Ethnic and religious identity are deeply intertwined in many landscapes as religion is most often passed down through lineage– the people of the former Yugoslavia were no exception to this. As Rosemont College religion scholar Paul Mojzes defines the issue,


[The conflicts in Yugoslavia] have distinct ethnoreligious characteristics because ethnicity and religion have become so enmeshed that they cannot be separated….The fusion or overlapping of ethnicity and religion is a well-known phenomenon in much of Eastern Europe, especially in the Balkans.  For centuries the church was the people and the people were the church….[In 1989,] the coalescence of ethnic and religious identification returned with such a vengeance that it is mandatory to use the single word “ethnoreligious.”[xxxvii]
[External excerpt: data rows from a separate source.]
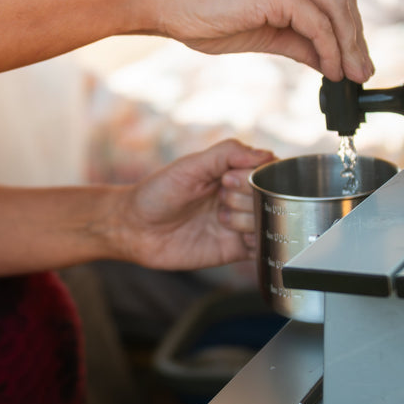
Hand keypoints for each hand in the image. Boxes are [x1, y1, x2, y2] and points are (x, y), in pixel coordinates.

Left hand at [113, 139, 274, 269]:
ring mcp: (237, 224)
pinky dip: (258, 243)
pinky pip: (262, 248)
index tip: (228, 179)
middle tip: (222, 199)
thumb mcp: (189, 166)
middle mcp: (238, 197)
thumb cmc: (156, 193)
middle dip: (248, 197)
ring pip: (267, 221)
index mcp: (230, 173)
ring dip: (248, 219)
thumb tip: (265, 155)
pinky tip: (236, 237)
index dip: (254, 175)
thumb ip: (227, 154)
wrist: (134, 229)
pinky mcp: (233, 249)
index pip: (266, 169)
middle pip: (269, 195)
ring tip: (220, 220)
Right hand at [146, 0, 373, 82]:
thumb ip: (296, 40)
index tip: (354, 57)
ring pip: (336, 8)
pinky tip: (330, 69)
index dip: (349, 26)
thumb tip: (327, 61)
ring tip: (352, 75)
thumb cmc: (198, 14)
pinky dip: (329, 48)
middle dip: (356, 38)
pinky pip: (316, 22)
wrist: (161, 3)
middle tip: (363, 71)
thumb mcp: (259, 30)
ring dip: (348, 46)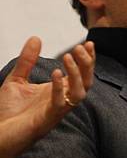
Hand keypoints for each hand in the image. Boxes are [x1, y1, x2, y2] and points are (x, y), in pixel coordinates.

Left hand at [0, 37, 94, 157]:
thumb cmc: (8, 113)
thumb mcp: (16, 80)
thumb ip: (27, 61)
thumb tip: (36, 38)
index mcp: (59, 92)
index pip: (81, 74)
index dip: (87, 59)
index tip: (87, 43)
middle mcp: (62, 101)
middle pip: (86, 82)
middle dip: (87, 64)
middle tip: (80, 47)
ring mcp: (56, 111)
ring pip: (80, 93)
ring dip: (77, 74)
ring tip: (68, 56)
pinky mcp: (47, 120)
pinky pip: (60, 104)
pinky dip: (59, 88)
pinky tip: (54, 73)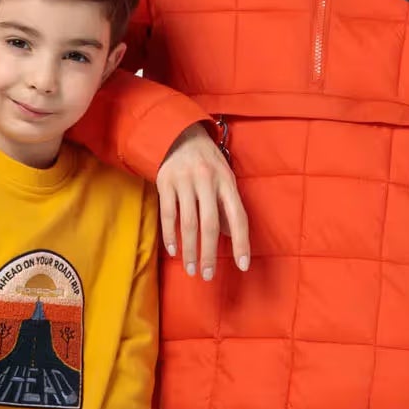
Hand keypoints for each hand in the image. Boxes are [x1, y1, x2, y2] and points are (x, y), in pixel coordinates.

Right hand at [159, 124, 250, 280]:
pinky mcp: (165, 182)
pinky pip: (168, 214)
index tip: (242, 266)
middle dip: (209, 253)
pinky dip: (170, 235)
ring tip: (191, 268)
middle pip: (209, 224)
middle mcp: (207, 181)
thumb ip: (227, 206)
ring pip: (187, 223)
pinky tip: (174, 251)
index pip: (238, 217)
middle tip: (208, 274)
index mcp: (227, 182)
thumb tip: (229, 235)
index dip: (241, 242)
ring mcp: (185, 181)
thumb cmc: (207, 162)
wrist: (179, 134)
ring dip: (190, 249)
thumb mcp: (224, 178)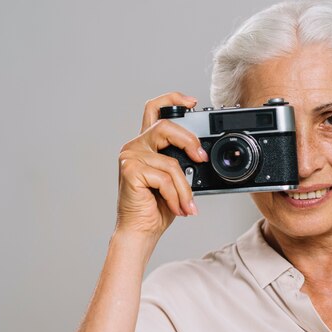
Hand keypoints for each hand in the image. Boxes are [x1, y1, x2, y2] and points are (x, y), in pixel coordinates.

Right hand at [115, 92, 208, 236]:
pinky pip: (164, 178)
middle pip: (166, 126)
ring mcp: (130, 156)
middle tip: (202, 158)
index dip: (173, 99)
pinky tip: (177, 208)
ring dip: (184, 188)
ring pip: (171, 162)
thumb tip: (202, 155)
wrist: (141, 231)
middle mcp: (135, 146)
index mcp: (146, 144)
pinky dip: (176, 196)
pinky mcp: (130, 170)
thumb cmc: (157, 207)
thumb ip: (182, 162)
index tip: (193, 102)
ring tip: (187, 205)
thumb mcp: (175, 179)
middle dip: (189, 141)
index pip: (154, 109)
The main ethnoreligious groups were: the Orthodox Serbs, Catholic Croats, and ethnic Albanian and Bosnian Muslims. While few scholars attribute religion as a leading factor in the collapse of Yugoslavia, its relevance is worthwhile. The leader’s who promoted violence between groups, Franjo Tudjman and Slobodan Milosevic, were both unaffiliated with religious faiths, or their faith was a miniscule part of the identity they projected. Religious groups acted as safe havens for adherents during war time as a place of comfort, introspection, and peace, but the religious institutions did little to promote peace making on a large scale.

In the Bash reading for this week there is a personal narrative from a lady who was robbed and experiences angry towards the robber, but immediately forgives the robber for their action. The lady recognizes that given her position it was nearly inevitable that she was going to be robbed. The robbers were seen as political pawns of a larger scheme. Similarly, in the war in Yugoslavia, the soldiers fighting on the Serbian side were political pawns of the larger scheme of dividing the state. The nationalist leaders took advantage of the economic vulnerability of the population by providing unemployed men with money, food, and intoxicating substances in turn for their allegiance and comradeship to the Serbian army. The Serb militants were estimated to have carried out 90% of the atrocities in the Yugoslav wars. Therefore, many of the deaths were perpetrated by actors that were acting as pawns of the Serbian nationalists.

A concept that Bash engages with in his chapter on Justice and Forgiveness is the concept of “unknown wrongdoers” and its relation to unconditional forgiveness. In cases of war, the singular actor, or the person, physically perpetrating the violence is almost always unknown to the victim. Very seldom does a victim in a war personally know their enemy, therefore they are not humanized but seen more as a pawn of a larger force. Often times the animosity is placed on the power structure, often a government, that the troops represent and the animosity is held abstractly towards the government. This animosity is intangible in that it can’t be attributed to a single person. Due to the lack of humanity  seen in an enemy and lack of ability to associate the action with a singular human it is understandable that forgiveness could never be granted as forgiveness often comes in seeing potential or goodness in another. However, unconditional forgiveness in the case of an unknown wrongdoer warrants forgiveness because there can be no possibility of engaging with the wrongdoer or of justice. Unconditional forgiveness can be seen as a way to rid of any animosity a party holds towards another. While it does promote peace instead of revenge, it can be harmful by allowing the wrongdoer to think they are free to do wrong again and will suffering no consequences for their actions.




Bash, Anthony. Forgiveness and Christian Ethics. Cambridge: Cambridge UP, 2010. Print.
Powers, Gerard F, “Religion, Conflict, and Prospects for Peace in Bosnia, Croatia, and Yugoslavia,” in Mojzes, Religion and the War in Bosnia, p. 240.